The first face-to-face summit in more than four years between China and the European Union (EU) began on Thursday in Beijing in a dog-face. The last videoconference appointment had been described as a “dialogue of the deaf” by Josep Borrell. At the meeting, Chinese President Xi Jinping warned EU officials that China and Europe should see each other “as partners and not rivals” and not “get into confrontations” as a result of their different political systems.
The Chinese president received the president of the European Council, Charles Michel, and the president of the European Commission, Ursula von der Leyen. Sources close to her had been breaking down the memorial of grievances with which the German woman went to Beijing. Their big argument is that the EU’s trade deficit with China has reached a record level over the last two years, something “unsustainable.” Xi’s big argument is that it is not precisely China that is fueling the war in Ukraine or the sanctions against Russia, which have played a determining role in raising the price of European energy bills for its manufactured products.

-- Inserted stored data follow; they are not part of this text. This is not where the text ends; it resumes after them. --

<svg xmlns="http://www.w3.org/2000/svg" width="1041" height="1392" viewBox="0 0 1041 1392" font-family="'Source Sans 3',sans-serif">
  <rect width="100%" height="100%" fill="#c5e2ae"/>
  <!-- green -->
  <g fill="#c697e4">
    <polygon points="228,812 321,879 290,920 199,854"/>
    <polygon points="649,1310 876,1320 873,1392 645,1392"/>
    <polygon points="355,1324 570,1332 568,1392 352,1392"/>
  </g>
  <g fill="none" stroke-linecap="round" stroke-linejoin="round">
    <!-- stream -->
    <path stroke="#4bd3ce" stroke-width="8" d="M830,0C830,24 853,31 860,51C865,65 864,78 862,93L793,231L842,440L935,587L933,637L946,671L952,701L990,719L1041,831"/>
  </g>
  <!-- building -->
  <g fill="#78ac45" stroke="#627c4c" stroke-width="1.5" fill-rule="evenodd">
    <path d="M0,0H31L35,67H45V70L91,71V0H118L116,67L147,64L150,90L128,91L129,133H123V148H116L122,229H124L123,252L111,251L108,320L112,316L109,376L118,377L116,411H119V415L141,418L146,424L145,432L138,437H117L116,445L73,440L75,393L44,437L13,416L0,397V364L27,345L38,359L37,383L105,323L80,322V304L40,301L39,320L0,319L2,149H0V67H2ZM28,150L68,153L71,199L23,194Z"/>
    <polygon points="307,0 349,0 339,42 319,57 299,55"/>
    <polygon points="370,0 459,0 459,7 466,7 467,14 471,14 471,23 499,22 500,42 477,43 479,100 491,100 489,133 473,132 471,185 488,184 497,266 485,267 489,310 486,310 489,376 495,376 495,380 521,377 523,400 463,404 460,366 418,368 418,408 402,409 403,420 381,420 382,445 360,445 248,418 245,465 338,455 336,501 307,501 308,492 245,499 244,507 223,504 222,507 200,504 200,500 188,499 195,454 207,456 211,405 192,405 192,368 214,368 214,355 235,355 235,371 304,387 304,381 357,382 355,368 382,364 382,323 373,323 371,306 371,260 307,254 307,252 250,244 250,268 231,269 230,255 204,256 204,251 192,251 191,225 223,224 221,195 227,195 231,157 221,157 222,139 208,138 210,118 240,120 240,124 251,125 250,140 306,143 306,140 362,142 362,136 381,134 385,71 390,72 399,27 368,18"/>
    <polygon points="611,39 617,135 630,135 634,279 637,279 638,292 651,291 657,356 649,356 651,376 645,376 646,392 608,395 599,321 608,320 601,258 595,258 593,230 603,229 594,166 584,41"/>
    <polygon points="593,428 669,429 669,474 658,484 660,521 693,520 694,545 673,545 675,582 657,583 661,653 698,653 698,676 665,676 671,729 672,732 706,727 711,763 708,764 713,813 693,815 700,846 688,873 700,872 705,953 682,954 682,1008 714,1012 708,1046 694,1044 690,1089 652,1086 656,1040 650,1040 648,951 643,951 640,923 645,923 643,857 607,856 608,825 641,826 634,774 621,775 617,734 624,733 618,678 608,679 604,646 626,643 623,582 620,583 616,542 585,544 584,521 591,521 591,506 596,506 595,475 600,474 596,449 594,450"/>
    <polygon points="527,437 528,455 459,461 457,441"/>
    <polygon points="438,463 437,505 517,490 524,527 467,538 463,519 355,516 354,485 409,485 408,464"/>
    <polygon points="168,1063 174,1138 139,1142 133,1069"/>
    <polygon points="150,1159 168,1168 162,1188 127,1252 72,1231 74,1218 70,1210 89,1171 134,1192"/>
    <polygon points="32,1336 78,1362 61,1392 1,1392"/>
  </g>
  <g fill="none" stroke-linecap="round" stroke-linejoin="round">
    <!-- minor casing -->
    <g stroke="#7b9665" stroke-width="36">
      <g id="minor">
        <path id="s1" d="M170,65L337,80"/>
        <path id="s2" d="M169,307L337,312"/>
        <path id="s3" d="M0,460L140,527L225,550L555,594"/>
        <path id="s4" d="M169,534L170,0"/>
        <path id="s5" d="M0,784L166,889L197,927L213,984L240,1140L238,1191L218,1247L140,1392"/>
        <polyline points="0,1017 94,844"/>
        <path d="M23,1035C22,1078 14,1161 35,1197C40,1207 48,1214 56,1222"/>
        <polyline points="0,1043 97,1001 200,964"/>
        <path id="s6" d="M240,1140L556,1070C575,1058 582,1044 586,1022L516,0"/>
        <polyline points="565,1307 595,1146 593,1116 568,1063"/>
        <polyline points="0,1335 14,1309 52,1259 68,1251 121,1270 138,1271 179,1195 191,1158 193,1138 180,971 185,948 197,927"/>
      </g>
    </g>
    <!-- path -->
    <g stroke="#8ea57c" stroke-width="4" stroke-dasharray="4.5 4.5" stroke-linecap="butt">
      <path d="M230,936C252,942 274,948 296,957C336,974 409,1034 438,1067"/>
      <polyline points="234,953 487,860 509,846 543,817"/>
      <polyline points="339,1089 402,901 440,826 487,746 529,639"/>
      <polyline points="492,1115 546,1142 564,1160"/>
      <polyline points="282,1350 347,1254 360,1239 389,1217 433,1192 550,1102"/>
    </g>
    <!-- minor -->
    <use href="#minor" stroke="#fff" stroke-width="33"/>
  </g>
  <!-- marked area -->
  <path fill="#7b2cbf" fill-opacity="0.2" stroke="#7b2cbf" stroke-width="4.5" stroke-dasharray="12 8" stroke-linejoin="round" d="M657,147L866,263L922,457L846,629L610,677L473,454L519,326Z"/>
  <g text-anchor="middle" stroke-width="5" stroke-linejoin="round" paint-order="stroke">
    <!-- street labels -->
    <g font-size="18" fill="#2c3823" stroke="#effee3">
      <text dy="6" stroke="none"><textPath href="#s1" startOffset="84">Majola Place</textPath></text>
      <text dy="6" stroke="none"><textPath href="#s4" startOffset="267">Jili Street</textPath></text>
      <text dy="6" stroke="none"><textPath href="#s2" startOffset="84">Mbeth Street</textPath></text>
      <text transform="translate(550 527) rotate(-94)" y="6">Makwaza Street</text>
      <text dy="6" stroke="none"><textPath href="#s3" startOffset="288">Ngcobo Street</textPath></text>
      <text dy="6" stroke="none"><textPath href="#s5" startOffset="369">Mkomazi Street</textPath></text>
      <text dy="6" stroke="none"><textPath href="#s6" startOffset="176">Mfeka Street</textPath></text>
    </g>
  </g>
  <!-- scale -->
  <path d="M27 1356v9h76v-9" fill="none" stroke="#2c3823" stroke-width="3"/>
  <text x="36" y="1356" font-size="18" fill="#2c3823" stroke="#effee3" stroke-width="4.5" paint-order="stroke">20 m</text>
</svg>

The EU does not give up and seems determined to ask China to exert greater pressure on Russia, and even circulates a list of a dozen Chinese companies that, with their dual-use technology, would be helping Moscow to circumvent the sanctions of Washington and Brussels. Senior officials in Brussels are expected to criticize China’s subsidies to its green industry and, more specifically, electric car manufacturers, arguing that they drive foreign competition out of the market. But European regulatory muscle will also be on display, capable of keeping selected Chinese exports out of the picture.
Another issue on the agenda is the Israeli military offensive by land, sea and air on the Gaza Strip. Although China, which recognizes both Israel and Palestine and advocates taking real steps towards the formation of a Palestinian State alongside the Zionist State, also has uncomfortable questions to ask Europe, as well as about its will and ability to put pressure on third countries.
It should be remembered that this long-delayed summit comes a month after the United States hosted Xi Jinping in San Francisco, within the framework of an Asia-Pacific meeting. The meeting with his counterpart Joe Biden, where the differences were also staged, with hot towels, was followed, in a few hours, by a meeting with the cream of the American multinationals. The CEOs, led by those from Silicon Valley, greeted Xi with a standing ovation.